I tour more extensively abroad. We are trying to set a second or third quarter tour for overseas and Europe. I want to definitely do some spots dates here in the US. We are trying to put together a tour here in the states., but it is more difficult. I got a show at the Harmon store; a small performance, Q&A, cds for sales, and premier my video with Phonte. On feb 4th, I am at Webster hall; feb 9th I am in Boston. Then I am headed to Africa. People help promote you. I understand the power of word of mouth and social media.
Africa? Really? First time?
South Africa in March. Never been out there. I’ve been a lot of amazing places – Italy, Spain, Thailand – I tour extensively. Never been to Dubai or Africa. That’s one of the bucket list.
I follow a lot of rappers on Instagram. It’s the same for hardcore punk. Why is Europe a more fertile market for tours?
It is strange. One thing about the European market is that they are not so easily influenced by what is on the radio or popular. They are more influenced by what they like and enjoy. They don’t depend on what is popular at the time. A Rick Ross – a big artist – can do a run of shows over there and sell it out, but so can Masta Ace. If they like it and think its dope, they support it. That’s different than here in the states. I have never done a full US tour. I have done seven full tours over in Europe. We pack venues and do huge festivals. Like the Czech republic HIP HOP KEMP fest, we get 10k/15k people in the crowd. That ain’t the same audience or crowd I can get in the states unfortunately.
How is the radio show?
It is another platform for me to spread the good word. As a creative person, I am always looking for ways to express myself, always looking for another outlet to be creative. I enjoy doing radio. It helps me grow and build the brand to get my name known. I have been blessed to have my own radio show for two years. I’m moving into acting for TV and movies. Shout out to The Breaks. Little by little the world will get to know about what the Torae brand is about.
Well, you’re charismatic, down to earth, personable, and a damn good storyteller.
As long as five million people agree with you, we’ll be alright.
I know you break it down in the track, but can you explain choosing to call the album, Entitled. I saw it announced a few months ago and I was scratching my head.
Anyone who knows me and my music, they know I like double entendres and multiple meanings for one word. I wanted a term that would have them depict and dissect the meaning. Most people see a negative connotation to the word for “Entitled”. People thinking things should be given to them, not willing to work for it. I see a lot of artists – including myself – feel that way. “I’m a good rapper. I make dope videos. I make dope shit. How come I’m not in the same position as that guy? How come I’m not on that cover or on that show?” Nothing is handed or promised to you, you’re not entitled to that. No one owes you anything. As soon as you realize that, you can move forward.

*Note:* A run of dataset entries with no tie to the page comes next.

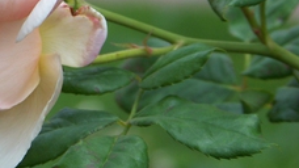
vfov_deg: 3.5
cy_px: -37
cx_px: 9
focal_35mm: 344
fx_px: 2726
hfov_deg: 6.3
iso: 67
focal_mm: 25.7
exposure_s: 1/400
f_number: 3.6
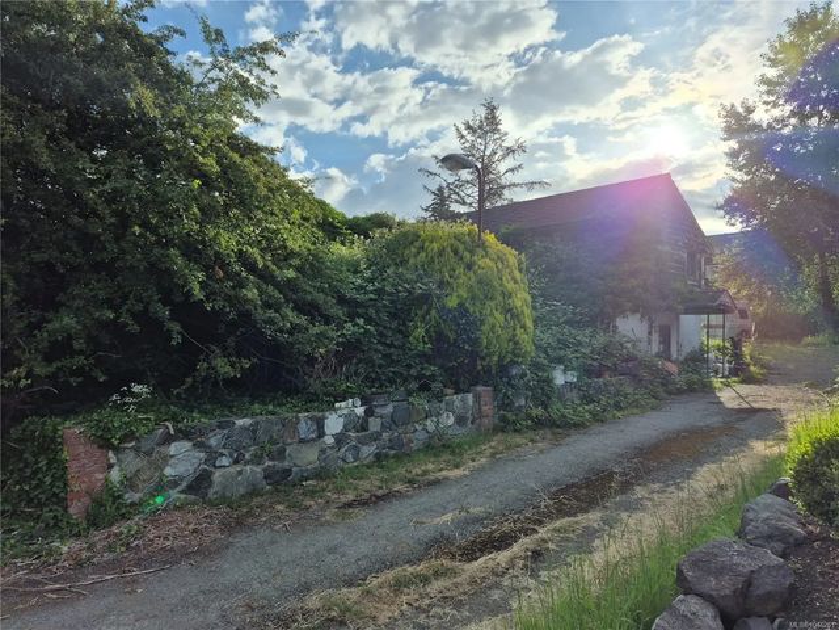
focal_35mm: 23
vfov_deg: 58.9
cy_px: 315
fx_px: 557
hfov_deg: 73.9
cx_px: 420
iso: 25
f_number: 1.8
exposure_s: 1/4832
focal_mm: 5.4
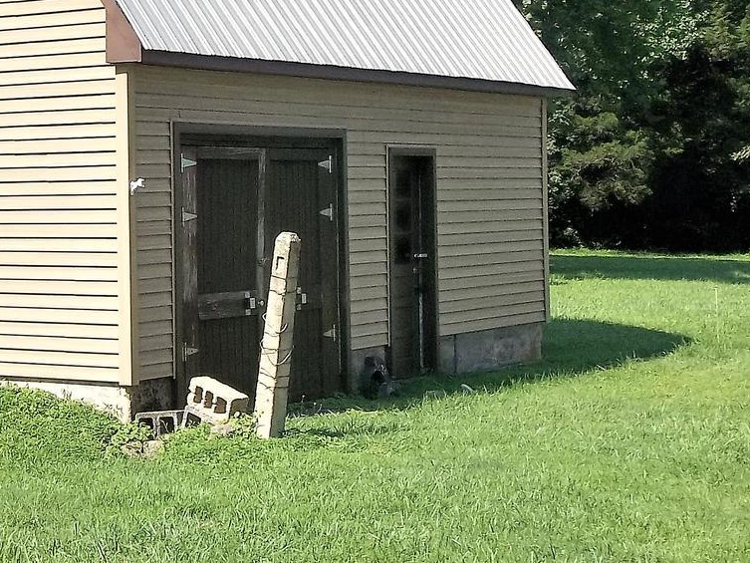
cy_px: 165
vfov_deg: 16.9
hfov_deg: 21.8
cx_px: 38
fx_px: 1885
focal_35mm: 87
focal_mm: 5.7
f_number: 8.8
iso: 80
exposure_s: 1/160
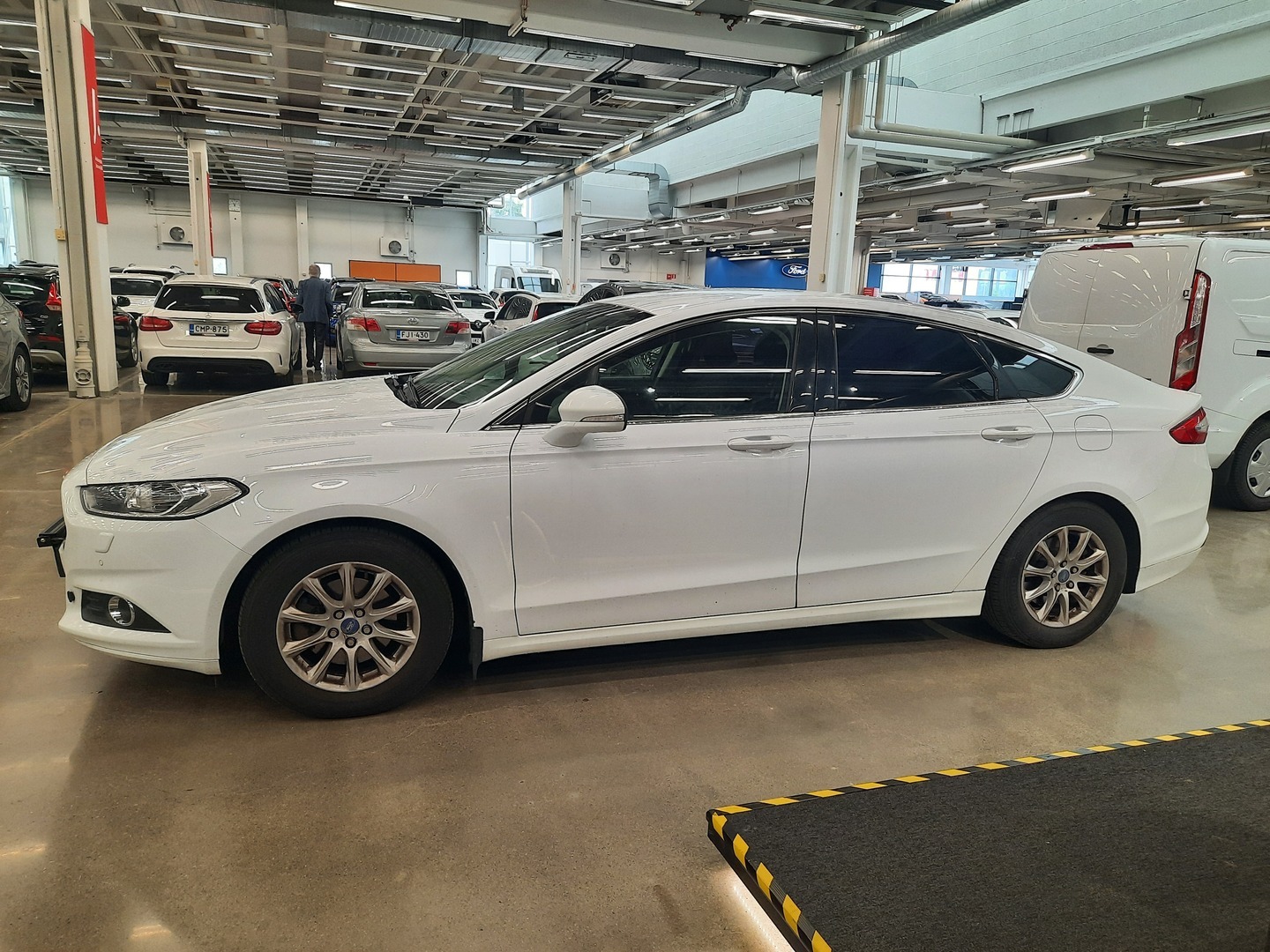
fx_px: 917
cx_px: 635
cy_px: 476
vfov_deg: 54.9
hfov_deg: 69.4
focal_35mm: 25
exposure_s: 1/60
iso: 100
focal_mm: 4.6
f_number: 2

You have to figure out how to get there by earning it. Not that everyone in those positions has earned it. But that doesn’t mean you should be there. It is not entitled to you. It is not the case. I thought someday I would sign a big record deal and be a big star, as long as I did what I did. That’s not necessarily promised to me. I have been putting out records for close to ten years. I am not a big star but I have a career. That was one side of “Entitled”.
For as much I’m saying you are not entitled, you are for other things: fair treatment. Kids getting shot down, police brutality, those are unfortunate and unfair. Some of the content of the album touches on these things. We are entitled to rights, freedoms, and liberties as everyone else. Females, men, black men, young black kids. They are entitled as much as our counter parts. I thought that would be a great double meaning that you expect to feel one way going in and you come out feeling a different type of way, from me breaking it down.